Management strategy: The opposite of self-abuse is self-compassion. Self-compassion refers to treating yourself with kindness and love, the way you might treat a friend you really care about. The next time you feel critical toward yourself, pause.

7. Verbal Anger

Verbal anger is often seen as less dangerous than behavioral anger, but it can be a form of emotional and psychological abuse that deeply hurts the target of one's anger. It is aggressive or even violent in that there is a motivation to release it by causing harm to someone else who doesn't wish for it.

Verbal abuse may be expressed as furious shouting, threats, ridicule, sarcasm, intense blaming or criticism. If you've lashed out at someone verbally, it's common to feel ashamed, apologetic and regretful afterward.

Management strategy: Even if the words are on the tip of your tongue, take a breath before you speak. Then another one.

As tempting as it may be to blurt out the first angry response that comes to mind when you're upset, the key to effectively managing this type of anger is simply delaying the impulse to lash out.

8. Volatile Anger

Volatile anger is an explosive type of anger that is sometimes called "sudden anger." It can happen when someone experiences an annoyance, big or small, and explodes verbally or physically, potentially becoming destructive.

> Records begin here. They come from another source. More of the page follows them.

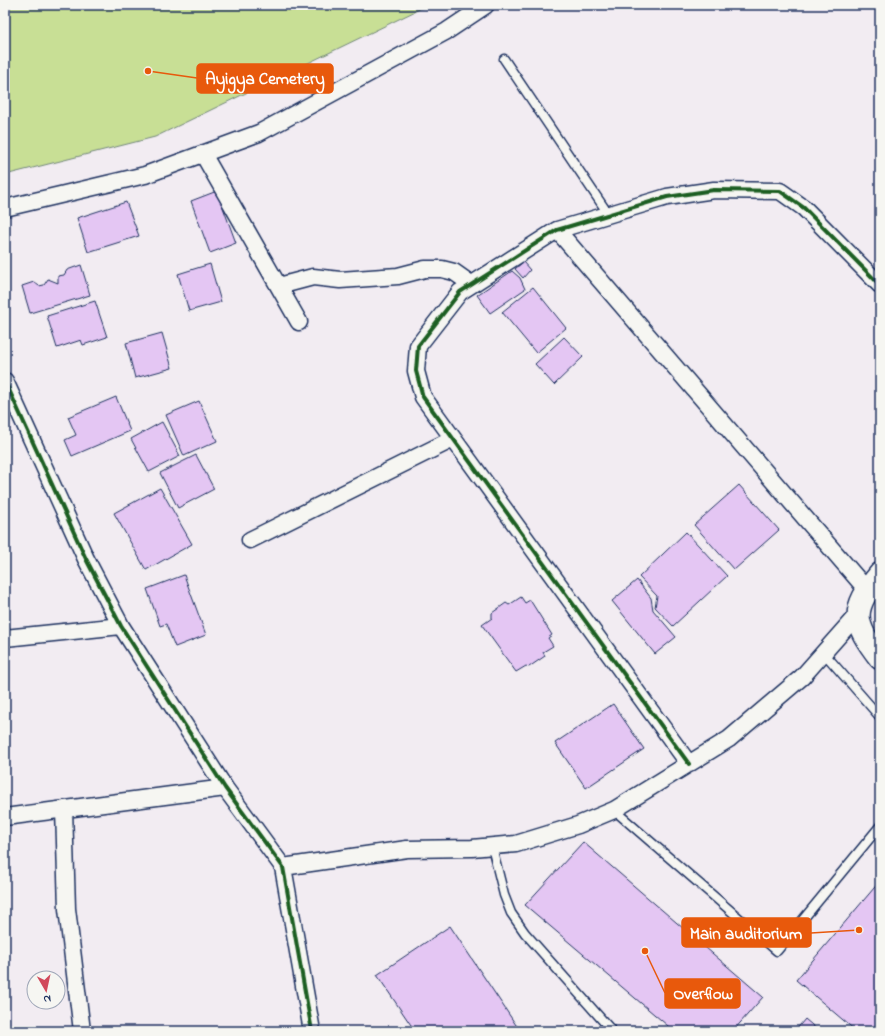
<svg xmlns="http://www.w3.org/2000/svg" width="885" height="1036" font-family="'Indie Flower',sans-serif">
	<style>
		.green { fill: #c8df95; stroke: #72877a }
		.building { fill: #e4c6f3; stroke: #1b2f5e }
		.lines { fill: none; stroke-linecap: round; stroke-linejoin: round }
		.lane-casing { stroke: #1b2f5e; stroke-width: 11 }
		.street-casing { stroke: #1b2f5e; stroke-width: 19 }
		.secondary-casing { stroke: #1b2f5e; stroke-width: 25 }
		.lane { stroke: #f6f6f2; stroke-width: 8 }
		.street { stroke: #f6f6f2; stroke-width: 16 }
		.secondary { stroke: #f6f6f2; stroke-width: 22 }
		.cycleway-casing { stroke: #f6f6f2; stroke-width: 6 }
		.cycleway { stroke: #1b5e20; stroke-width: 4 }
		.leader { fill: none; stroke: #e8590c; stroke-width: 1.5 }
		.callout-dot { fill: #e8590c; stroke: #f6f6f2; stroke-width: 1.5 }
		.callout { fill: #e8590c; stroke: #e8590c; stroke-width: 1.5 }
		.callout-label { font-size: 17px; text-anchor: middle; font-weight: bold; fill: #fff }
	</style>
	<rect width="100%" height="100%" fill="#f2ecf2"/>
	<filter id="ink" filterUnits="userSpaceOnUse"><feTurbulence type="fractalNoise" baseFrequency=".025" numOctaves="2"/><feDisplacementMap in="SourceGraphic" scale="8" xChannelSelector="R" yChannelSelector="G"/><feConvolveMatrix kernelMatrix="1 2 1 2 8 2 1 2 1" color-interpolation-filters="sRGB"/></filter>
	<g filter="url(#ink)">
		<path class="green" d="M5,5H428L155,137L5,175Z"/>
		<path class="building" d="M217,191L236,243L210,253L191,201Z
			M126,202L139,236L88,252L77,218Z
			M523,262L530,270L523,278L515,269Z
			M210,264L221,302L189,311L178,274Z
			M81,265L90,295L30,313L22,286L34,282L39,286L44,285L48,279L58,283V276L64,275L67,270Z
			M512,271L520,278L525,289L490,313L477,295Z
			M533,287L566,328L536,353L502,312Z
			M95,301L107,337L83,345L81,340L57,348L47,316Z
			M162,333L172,368L135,378L126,343Z
			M564,337L583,357L554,385L535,364Z
			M116,397L130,431L72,456L65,440L76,435L68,417Z
			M199,401L217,441L184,456L166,415Z
			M162,422L180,456L149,472L131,439Z
			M196,455L214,489L178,508L160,473Z
			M739,485L779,530L734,570L694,525Z
			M160,488L192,544L146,570L114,513Z
			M686,532L727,576L673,626L655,607L657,596L639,577Z
			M184,575L206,635L175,647L166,624L160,626L147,589Z
			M637,580L651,598L653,610L676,637L655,654L612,601Z
			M521,597L525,603L530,600L552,635L548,638L553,646L543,652L545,656L529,667L526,666L516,672L482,625L492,618V613L506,603L509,605Z
			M613,704L644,749L586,788L555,743Z
			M583,842L763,997L733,1031H674L525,905Z
			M880,881V1031H856L796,980Z
			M450,926L520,1031H415L377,975Z
			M805,1019L819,1031H795Z"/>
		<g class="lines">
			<g class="lane-casing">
				<path id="lane" d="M504,59L609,215
					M824,653L880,717
					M614,810L777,951L880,826
					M492,847L504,895L511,913L525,933L612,1031"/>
			</g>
			<g class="street-casing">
				<path id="street" d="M203,154L299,322
					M5,208L145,175L259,133L447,31L486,5
					M557,230L867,590
					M279,286L313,277L340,280L398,276L425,269H442L454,272L471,284
					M5,381L86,559L121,626L225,788L283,867L312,1031
					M250,540L453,439
					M5,638L121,626
					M689,764L423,397L416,371L418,346L460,292L557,230L667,197L714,190L780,191L804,208L880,285
					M64,809L67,909L82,1031
					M5,817L225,788
					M283,867L407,849L472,848L516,844L578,825L614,810L729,739L802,677L857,615"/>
			</g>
			<g class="secondary-casing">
				<path id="secondary" d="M880,574C850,610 853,623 880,658"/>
			</g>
			<use href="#lane" class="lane"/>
			<use href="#street" class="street"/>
			<use href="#secondary" class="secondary"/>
			<g class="cycleway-casing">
				<path id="cycleway" d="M5,381L86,559L121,626L225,788L283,867L312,1031
					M689,764L423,397L416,371L418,346L460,292L557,230L667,197L714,190L780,191L804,208L880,285"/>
			</g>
			<use href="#cycleway" class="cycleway"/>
		</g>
	</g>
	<path class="leader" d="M148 71L197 78M859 930L811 933M645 951L665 993"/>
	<g class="callout-dot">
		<circle cx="148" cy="71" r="4"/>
		<circle cx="859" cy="930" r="4"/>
		<circle cx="645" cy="951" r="4"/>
	</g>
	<g class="callout">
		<rect x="197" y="64" width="136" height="29" rx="4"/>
		<rect x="682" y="918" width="129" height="29" rx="4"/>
		<rect x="665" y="979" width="75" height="29" rx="4"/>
	</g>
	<g class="callout-label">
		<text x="265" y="84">Ayigya Cemetery</text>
		<text x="746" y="939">Main auditorium</text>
		<text x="703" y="999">Overflow</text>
	</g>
	<rect width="885" height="1036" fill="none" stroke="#f6f6f2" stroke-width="20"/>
	<rect x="10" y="10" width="865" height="1016" fill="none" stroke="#1b2f5e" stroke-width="1.5" filter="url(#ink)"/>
	<g transform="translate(46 990) rotate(171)"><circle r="19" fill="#f6f6f2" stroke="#9ea6b7"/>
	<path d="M0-3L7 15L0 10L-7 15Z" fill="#d1495b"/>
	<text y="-6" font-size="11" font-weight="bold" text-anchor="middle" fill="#1b2f5e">N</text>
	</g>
</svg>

This type of anger makes it difficult for the individual to express themselves, process, and communicate.

Management strategy: Volatile anger is tricky because it often feels so sudden and intense. However, if you struggle with this, it just means you need more practice with emotional regulation.

Get in the habit of regularly identifying your various emotions. Note what evokes anger within you. Pay attention to how it feels in your body before you react to it.

Conclusion

Anger is a normal reaction that is neither good nor bad. Discerning the different types of anger can help you deepen your awareness of your various emotional needs and triggers.

Understanding your anger allows you to become more proactive in responding to it, which can improve how you show up in relationships and cope with stress.